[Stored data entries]
┌──
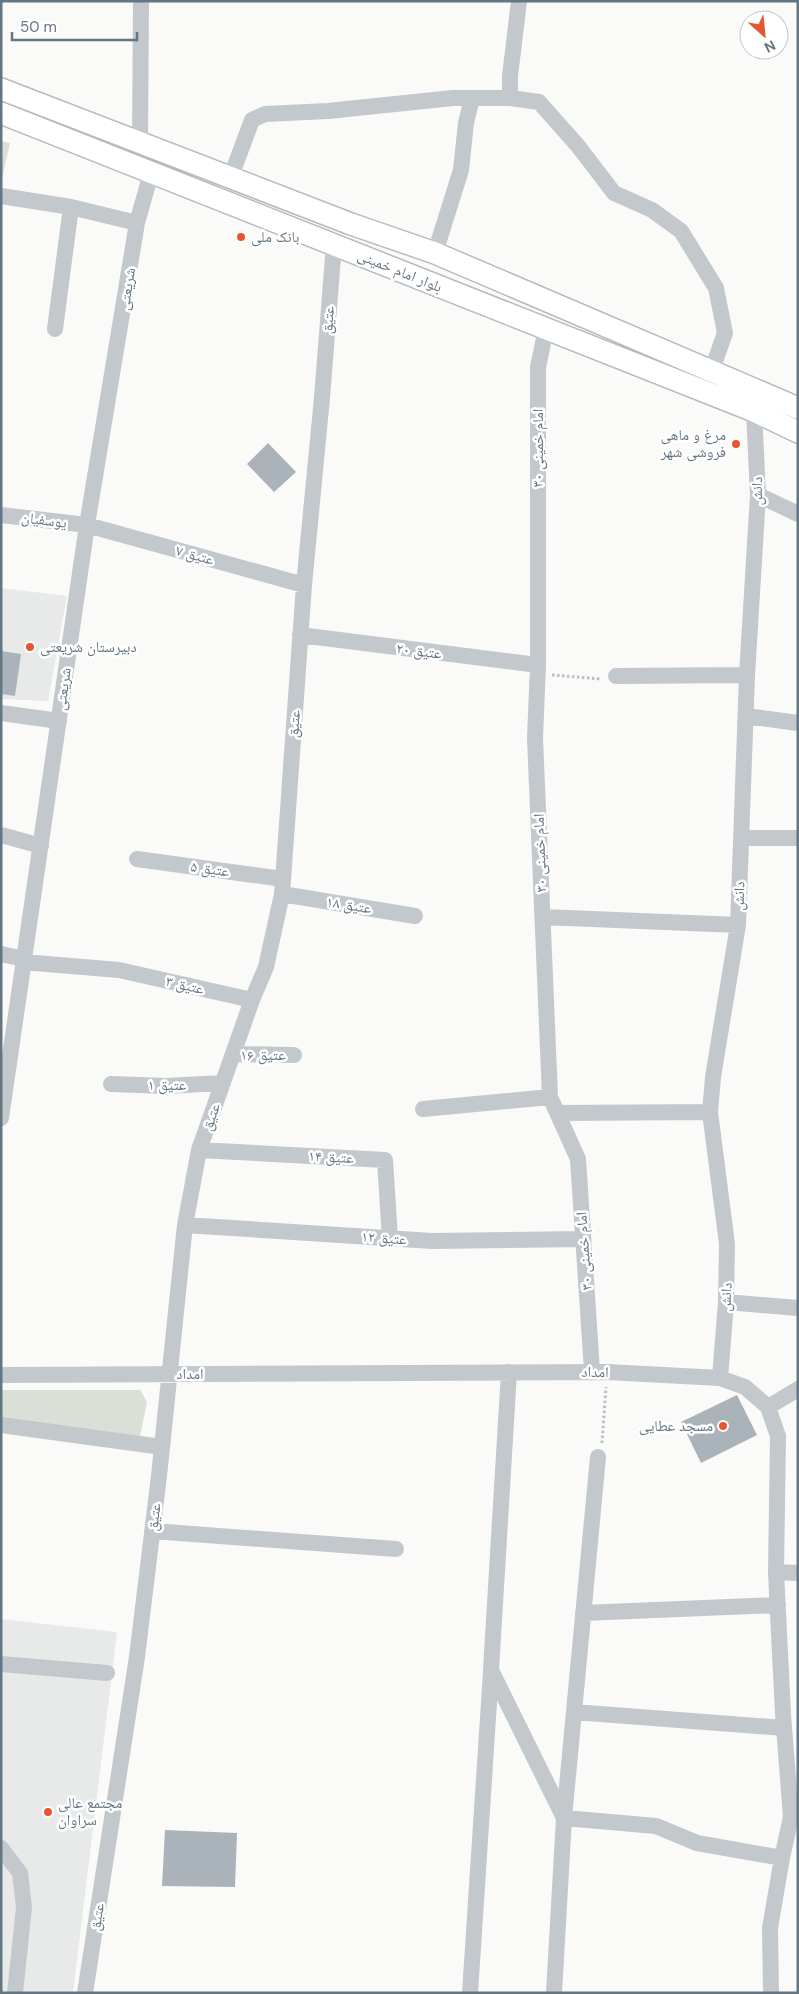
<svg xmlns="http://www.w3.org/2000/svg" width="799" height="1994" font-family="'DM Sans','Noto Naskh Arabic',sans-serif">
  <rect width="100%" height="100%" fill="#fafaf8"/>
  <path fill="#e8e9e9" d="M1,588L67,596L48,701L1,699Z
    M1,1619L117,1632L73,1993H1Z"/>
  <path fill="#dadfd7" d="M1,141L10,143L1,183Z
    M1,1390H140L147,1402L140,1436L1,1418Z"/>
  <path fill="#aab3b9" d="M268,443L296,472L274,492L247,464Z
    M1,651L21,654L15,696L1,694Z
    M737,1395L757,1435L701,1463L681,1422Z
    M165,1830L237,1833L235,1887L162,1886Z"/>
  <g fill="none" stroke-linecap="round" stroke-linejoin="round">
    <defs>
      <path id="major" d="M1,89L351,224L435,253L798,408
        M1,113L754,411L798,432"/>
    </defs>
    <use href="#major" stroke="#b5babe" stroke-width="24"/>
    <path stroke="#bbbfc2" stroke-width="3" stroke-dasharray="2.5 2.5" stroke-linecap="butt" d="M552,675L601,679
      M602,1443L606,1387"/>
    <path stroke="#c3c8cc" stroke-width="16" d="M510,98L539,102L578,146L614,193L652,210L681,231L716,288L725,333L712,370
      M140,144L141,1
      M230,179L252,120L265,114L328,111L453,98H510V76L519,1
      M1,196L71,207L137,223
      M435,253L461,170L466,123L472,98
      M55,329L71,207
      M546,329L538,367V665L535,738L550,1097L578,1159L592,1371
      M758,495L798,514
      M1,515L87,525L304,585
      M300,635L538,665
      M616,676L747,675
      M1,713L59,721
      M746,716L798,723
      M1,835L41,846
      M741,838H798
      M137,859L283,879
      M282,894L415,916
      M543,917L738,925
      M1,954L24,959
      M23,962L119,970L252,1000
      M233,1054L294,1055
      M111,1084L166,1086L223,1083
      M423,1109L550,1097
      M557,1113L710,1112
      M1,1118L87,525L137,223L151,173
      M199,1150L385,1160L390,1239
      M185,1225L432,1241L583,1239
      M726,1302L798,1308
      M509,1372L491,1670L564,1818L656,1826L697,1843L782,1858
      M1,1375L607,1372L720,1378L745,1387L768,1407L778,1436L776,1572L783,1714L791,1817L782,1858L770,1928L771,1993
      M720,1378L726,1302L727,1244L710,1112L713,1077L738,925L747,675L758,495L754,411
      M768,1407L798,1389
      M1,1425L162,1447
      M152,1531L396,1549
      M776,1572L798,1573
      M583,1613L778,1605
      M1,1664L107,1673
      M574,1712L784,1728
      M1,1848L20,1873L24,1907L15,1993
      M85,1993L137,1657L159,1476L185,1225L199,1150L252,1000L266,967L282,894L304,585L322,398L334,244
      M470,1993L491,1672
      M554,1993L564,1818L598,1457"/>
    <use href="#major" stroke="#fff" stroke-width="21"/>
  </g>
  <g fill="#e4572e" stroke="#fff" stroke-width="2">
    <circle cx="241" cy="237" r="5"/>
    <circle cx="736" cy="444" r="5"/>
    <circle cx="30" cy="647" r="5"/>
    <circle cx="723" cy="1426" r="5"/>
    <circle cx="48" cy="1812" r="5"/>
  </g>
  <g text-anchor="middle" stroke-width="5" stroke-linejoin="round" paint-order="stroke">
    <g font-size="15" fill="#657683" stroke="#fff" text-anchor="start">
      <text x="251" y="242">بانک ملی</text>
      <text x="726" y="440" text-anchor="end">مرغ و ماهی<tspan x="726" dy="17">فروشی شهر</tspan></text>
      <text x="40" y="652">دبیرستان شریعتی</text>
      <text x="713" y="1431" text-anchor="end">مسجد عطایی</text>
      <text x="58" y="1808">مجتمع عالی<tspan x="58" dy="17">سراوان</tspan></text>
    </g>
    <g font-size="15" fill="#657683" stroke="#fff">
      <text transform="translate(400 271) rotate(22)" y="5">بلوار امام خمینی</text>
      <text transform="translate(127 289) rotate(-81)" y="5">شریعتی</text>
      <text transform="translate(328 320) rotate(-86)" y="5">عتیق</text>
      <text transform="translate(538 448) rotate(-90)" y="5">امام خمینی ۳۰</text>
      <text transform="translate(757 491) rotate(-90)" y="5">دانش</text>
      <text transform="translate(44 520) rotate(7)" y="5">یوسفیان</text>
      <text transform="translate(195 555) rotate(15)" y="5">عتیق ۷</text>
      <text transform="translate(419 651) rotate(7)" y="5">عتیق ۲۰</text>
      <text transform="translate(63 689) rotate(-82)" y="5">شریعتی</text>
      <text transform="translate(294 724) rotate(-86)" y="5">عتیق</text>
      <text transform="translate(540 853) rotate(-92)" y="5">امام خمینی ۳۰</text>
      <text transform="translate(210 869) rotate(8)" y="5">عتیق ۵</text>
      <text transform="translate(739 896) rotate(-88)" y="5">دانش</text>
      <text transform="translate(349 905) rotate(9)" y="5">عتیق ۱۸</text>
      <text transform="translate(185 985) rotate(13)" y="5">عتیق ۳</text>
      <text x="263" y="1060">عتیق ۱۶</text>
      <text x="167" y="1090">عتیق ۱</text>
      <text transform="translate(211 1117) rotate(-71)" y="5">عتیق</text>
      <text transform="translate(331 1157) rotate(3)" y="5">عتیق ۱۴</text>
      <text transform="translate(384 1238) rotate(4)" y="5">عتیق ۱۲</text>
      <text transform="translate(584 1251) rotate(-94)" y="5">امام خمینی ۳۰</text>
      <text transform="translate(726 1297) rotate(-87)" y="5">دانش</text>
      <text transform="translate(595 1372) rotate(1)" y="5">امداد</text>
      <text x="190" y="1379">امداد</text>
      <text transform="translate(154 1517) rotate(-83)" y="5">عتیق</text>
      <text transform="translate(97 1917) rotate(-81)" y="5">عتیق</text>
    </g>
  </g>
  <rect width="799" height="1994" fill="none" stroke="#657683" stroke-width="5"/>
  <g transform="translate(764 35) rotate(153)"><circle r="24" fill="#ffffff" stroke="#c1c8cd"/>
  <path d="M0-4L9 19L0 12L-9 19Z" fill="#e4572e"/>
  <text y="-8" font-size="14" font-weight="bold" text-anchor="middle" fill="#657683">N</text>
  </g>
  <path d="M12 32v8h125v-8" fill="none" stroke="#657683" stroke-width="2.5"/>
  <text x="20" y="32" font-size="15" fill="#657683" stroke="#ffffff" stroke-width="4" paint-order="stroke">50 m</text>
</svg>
└──
┌──
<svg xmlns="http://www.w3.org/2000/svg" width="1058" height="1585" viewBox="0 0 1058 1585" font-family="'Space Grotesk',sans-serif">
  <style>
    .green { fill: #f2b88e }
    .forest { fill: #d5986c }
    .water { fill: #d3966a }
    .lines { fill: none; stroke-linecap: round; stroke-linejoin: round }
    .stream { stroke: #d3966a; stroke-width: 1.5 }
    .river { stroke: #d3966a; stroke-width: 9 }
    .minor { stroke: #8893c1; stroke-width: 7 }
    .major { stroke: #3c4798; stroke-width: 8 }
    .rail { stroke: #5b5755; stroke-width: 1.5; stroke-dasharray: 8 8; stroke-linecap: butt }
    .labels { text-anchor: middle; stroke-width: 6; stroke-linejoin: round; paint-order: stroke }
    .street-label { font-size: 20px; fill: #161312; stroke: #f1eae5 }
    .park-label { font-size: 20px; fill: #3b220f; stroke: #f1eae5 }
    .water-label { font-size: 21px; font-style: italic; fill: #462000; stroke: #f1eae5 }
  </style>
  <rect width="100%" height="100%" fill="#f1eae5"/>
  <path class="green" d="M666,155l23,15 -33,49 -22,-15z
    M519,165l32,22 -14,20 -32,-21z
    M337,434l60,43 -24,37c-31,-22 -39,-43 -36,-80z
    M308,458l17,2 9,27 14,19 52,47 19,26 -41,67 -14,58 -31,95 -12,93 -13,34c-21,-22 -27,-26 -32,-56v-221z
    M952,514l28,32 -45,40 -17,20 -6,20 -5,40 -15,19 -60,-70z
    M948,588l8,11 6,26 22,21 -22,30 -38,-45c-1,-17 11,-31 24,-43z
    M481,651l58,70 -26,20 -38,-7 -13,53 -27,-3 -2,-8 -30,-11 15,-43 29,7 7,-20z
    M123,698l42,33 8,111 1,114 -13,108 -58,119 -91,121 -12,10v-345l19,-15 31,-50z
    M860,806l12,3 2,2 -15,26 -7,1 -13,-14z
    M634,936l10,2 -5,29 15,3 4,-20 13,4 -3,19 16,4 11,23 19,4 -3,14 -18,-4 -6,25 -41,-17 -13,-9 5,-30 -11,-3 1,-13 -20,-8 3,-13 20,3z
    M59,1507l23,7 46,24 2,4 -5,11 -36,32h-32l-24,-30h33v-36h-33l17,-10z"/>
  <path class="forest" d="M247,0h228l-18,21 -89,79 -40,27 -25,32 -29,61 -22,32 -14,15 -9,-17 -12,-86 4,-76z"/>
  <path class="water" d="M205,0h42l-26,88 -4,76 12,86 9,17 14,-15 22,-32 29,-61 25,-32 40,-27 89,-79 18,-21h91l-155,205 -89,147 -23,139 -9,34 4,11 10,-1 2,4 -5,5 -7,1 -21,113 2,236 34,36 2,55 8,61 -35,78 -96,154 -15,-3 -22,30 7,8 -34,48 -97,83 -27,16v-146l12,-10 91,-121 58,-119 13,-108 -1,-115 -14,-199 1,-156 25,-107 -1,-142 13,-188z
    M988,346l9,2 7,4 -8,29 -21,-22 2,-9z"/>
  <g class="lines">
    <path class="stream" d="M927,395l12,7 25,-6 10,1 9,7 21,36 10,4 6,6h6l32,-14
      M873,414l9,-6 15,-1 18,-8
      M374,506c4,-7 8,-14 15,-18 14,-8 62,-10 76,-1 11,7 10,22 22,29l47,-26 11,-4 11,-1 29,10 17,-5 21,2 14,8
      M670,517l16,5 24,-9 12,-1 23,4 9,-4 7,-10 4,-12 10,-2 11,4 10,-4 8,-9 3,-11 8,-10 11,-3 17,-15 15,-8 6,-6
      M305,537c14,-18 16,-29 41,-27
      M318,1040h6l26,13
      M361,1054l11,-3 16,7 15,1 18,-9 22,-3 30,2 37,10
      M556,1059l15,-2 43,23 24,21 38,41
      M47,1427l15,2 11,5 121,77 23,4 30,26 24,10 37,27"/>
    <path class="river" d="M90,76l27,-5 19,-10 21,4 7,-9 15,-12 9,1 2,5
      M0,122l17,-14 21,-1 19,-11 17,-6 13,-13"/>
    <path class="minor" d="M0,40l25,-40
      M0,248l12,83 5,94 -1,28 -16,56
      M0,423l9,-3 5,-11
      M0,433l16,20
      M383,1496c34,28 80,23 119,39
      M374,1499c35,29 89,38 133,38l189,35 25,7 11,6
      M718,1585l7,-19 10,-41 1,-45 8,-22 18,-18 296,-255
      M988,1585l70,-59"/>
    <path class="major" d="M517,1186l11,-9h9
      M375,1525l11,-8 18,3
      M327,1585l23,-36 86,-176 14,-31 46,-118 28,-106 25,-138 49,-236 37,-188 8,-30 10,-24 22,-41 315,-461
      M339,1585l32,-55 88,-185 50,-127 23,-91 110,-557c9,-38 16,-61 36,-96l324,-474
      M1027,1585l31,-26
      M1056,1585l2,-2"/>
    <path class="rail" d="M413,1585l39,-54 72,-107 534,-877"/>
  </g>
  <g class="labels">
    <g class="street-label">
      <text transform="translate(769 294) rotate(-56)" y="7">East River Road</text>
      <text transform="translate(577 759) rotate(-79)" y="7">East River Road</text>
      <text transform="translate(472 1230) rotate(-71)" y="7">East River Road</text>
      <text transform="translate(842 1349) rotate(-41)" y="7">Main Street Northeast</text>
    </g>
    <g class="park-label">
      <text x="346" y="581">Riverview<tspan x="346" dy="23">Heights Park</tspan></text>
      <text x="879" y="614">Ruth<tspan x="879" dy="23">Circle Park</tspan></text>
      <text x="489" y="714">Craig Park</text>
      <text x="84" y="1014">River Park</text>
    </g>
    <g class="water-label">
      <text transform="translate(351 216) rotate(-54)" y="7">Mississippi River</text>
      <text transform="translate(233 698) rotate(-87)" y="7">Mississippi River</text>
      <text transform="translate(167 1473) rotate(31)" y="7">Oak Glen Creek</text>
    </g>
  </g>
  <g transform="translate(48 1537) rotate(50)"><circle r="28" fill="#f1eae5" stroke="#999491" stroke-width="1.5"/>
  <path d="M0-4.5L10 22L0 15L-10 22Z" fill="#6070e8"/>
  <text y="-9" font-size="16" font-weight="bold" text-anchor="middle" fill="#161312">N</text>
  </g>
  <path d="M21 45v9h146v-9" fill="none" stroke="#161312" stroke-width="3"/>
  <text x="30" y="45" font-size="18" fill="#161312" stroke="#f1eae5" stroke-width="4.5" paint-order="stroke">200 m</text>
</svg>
└──
- YOUR ASSIGNMENT -
Whenever the string "bold" occurs in a line of the entries above, copy that line.

- EXPECTED ANSWER -
  <text y="-8" font-size="14" font-weight="bold" text-anchor="middle" fill="#657683">N</text>
  <text y="-9" font-size="16" font-weight="bold" text-anchor="middle" fill="#161312">N</text>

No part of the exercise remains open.